Respondent denies that the chair of its CSE had any knowledge that the proposed bus stop is inappropriate or that the student attempted to commit suicide at the site and contends that its change of transportation services is consistent with the requirement of "transportation-special" in the 1997-1998 IEP prepared May 6, 1997; that the student's 1997-1998 IEP prepared March 1, 1997, specifying "door-to-door" was "generated by Western Suffolk BOCES," not respondent, using computer software that "always indicates door-to-door transportation, without regard to the actual recommendation of the component district CSE"; and that petitioners' request for an impartial hearing is premature because a CSE meeting was scheduled for October 30, 1997 to consider the transportation issue. On October 28, 1997, I granted a stay directing respondent to resume door-to-door transportation for petitioners' son, pending an ultimate determination of this appeal.

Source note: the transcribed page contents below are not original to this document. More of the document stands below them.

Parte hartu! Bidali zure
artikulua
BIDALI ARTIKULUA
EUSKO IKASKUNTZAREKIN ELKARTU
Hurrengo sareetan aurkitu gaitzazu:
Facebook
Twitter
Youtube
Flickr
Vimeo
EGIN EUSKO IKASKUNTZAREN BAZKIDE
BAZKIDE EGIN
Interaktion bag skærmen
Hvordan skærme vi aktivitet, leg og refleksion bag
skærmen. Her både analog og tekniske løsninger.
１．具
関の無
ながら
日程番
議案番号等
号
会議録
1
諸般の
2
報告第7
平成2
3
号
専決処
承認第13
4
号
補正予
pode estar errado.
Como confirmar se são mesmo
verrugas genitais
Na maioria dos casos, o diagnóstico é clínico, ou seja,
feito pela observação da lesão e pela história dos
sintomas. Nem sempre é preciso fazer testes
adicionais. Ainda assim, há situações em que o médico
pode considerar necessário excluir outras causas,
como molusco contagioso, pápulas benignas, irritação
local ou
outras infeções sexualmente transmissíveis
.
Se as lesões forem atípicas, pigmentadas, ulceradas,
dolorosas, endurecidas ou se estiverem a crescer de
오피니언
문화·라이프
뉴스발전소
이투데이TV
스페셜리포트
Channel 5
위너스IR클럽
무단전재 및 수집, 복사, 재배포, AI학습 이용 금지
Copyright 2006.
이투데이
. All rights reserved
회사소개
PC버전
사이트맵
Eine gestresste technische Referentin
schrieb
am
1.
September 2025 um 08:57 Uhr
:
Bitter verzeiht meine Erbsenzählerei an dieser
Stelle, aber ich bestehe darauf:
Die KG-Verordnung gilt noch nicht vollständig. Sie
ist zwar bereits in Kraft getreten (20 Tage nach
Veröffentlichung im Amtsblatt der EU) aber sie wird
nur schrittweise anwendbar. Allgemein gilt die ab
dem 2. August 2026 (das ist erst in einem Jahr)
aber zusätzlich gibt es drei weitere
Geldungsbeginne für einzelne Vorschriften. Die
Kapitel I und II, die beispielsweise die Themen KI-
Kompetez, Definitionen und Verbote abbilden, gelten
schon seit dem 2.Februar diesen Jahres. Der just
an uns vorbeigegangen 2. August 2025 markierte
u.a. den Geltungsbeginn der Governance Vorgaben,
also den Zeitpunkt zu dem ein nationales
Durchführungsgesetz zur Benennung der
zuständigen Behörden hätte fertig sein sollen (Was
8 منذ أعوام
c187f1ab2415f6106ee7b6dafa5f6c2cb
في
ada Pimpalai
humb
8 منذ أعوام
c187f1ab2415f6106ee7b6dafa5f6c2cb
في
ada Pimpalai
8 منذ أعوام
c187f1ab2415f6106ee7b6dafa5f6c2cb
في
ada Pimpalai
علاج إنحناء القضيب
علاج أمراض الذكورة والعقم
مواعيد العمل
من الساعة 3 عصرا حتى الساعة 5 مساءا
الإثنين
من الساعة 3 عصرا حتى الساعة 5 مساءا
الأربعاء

The Individuals with Disabilities Education Act (IDEA), 20 USC "1415(j) and Education Law "4404(4) require that, unless the parties agree otherwise, a child must be maintained in the "then current educational placement" during the pendency of any proceeding to resolve a dispute regarding provision of IEP services. The purpose of this "stay put" or "status quo" provision is to preserve continuity of education for the child while the parties pursue appeals to resolve their differences (Appeal of Schlesinger, et al., 36 Ed Dept Rep 435).

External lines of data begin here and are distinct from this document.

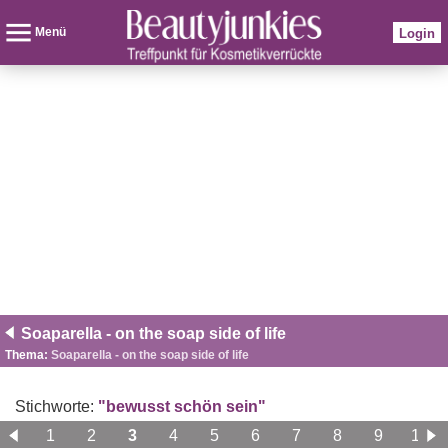
Menü
Login
Soaparella - on the soap side of life
Thema:
Soaparella - on the soap side of life
Stichworte:
"bewusst schön sein"
1
2
3
4
5
6
7
8
9
10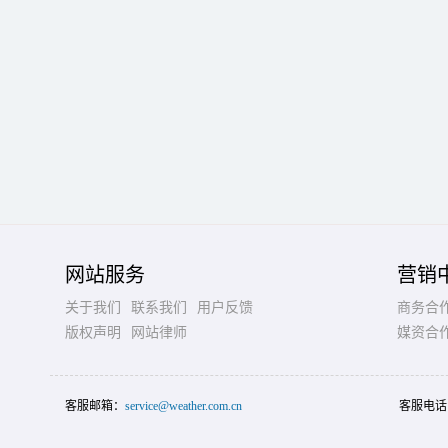
网站服务
营销
关于我们
联系我们
用户反馈
商务合
版权声明
网站律师
媒资合
客服邮箱：
service@weather.com.cn
客服电话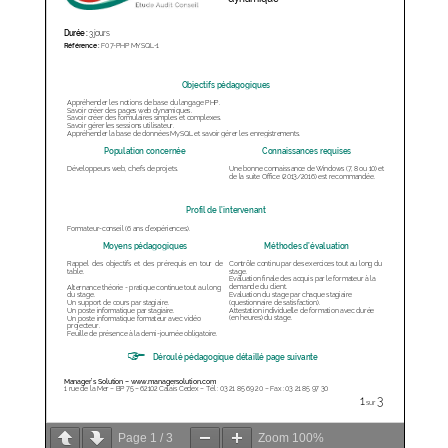
Page
1
/
3
Zoom
100%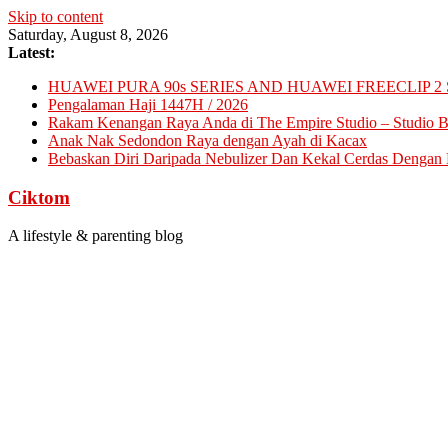
Skip to content
Saturday, August 8, 2026
Latest:
HUAWEI PURA 90s SERIES AND HUAWEI FREECLIP 2 
Pengalaman Haji 1447H / 2026
Rakam Kenangan Raya Anda di The Empire Studio – Studio Ba
Anak Nak Sedondon Raya dengan Ayah di Kacax
Bebaskan Diri Daripada Nebulizer Dan Kekal Cerdas Dengan D
Ciktom
A lifestyle & parenting blog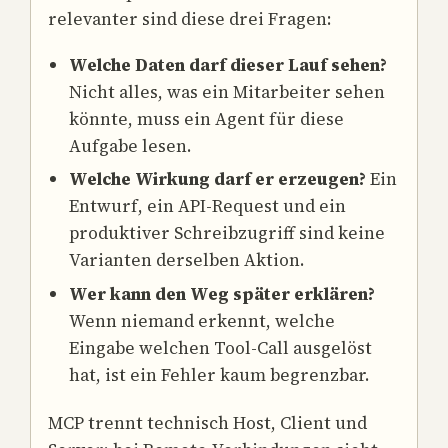
relevanter sind diese drei Fragen:
Welche Daten darf dieser Lauf sehen?
Nicht alles, was ein Mitarbeiter sehen
könnte, muss ein Agent für diese
Aufgabe lesen.
Welche Wirkung darf er erzeugen?
Ein
Entwurf, ein API-Request und ein
produktiver Schreibzugriff sind keine
Varianten derselben Aktion.
Wer kann den Weg später erklären?
Wenn niemand erkennt, welche
Eingabe welchen Tool-Call ausgelöst
hat, ist ein Fehler kaum begrenzbar.
MCP trennt technisch Host, Client und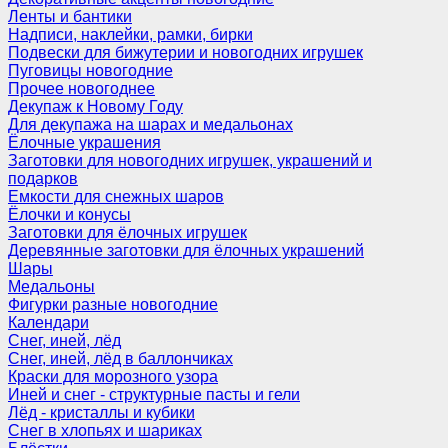
Ленты и бантики
Надписи, наклейки, рамки, бирки
Подвески для бижутерии и новогодних игрушек
Пуговицы новогодние
Прочее новогоднее
Декупаж к Новому Году
Для декупажа на шарах и медальонах
Ёлочные украшения
Заготовки для новогодних игрушек, украшений и
подарков
Емкости для снежных шаров
Ёлочки и конусы
Заготовки для ёлочных игрушек
Деревянные заготовки для ёлочных украшений
Шары
Медальоны
Фигурки разные новогодние
Календари
Снег, иней, лёд
Снег, иней, лёд в баллончиках
Краски для морозного узора
Иней и снег - структурные пасты и гели
Лёд - кристаллы и кубики
Снег в хлопьях и шариках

The determination of "stay put" or pendency must be made in the first instance by the impartial hearing officer, pursuant to 8 NYCRR 279.8(b). However, because this appeal was commenced prior to the January 1, 1998 effective date of that regulation, I will exercise jurisdiction over this issue and determine the "stay put" or pendency services due this student. At the time petitioners requested an impartial hearing on September 30, 1997, their son was attending the BOCES program pursuant to two IEP's requiring "door to door" and "special" transportation, respectively. This language is more prescriptive than the "per district policy" used in the IEP for the 1996-97 school year when door-to-door transportation was actually provided. Based upon respondent's provision of door-to-door transportation for the student during the previous year, which continued through September 9, 1997, and the language of both IEP's prepared for the 1997-98 school year, I find that the record supports petitioners' contention that they agreed to the 1997-98 IEP with an understanding that the terms "door-to-door" and "special" transportation, meant picking up and dropping off their son directly in front of their residence at 85 Indian Head Road. Consequently, I find that door-to-door transportation is a component of the student's "current educational placement" for purposes of the "stay put" requirement of 20 USC 1415(j) and Education Law "4404 and must continue until the due process hearing requested on September 30, 1997 and subsequent appeals are exhausted.
THE APPEAL IS SUSTAINED.
IT IS ORDERED that the Board of Education of the Kings Park Central School District provide door-to-door transportation for petitioners' son to and from petitioners' residence at 85 Indian Head Road and his educational placement for so long as the impartial hearing requested September 30, 1997 and any appeal from the decision rendered by the hearing officer presiding in that proceeding are pending.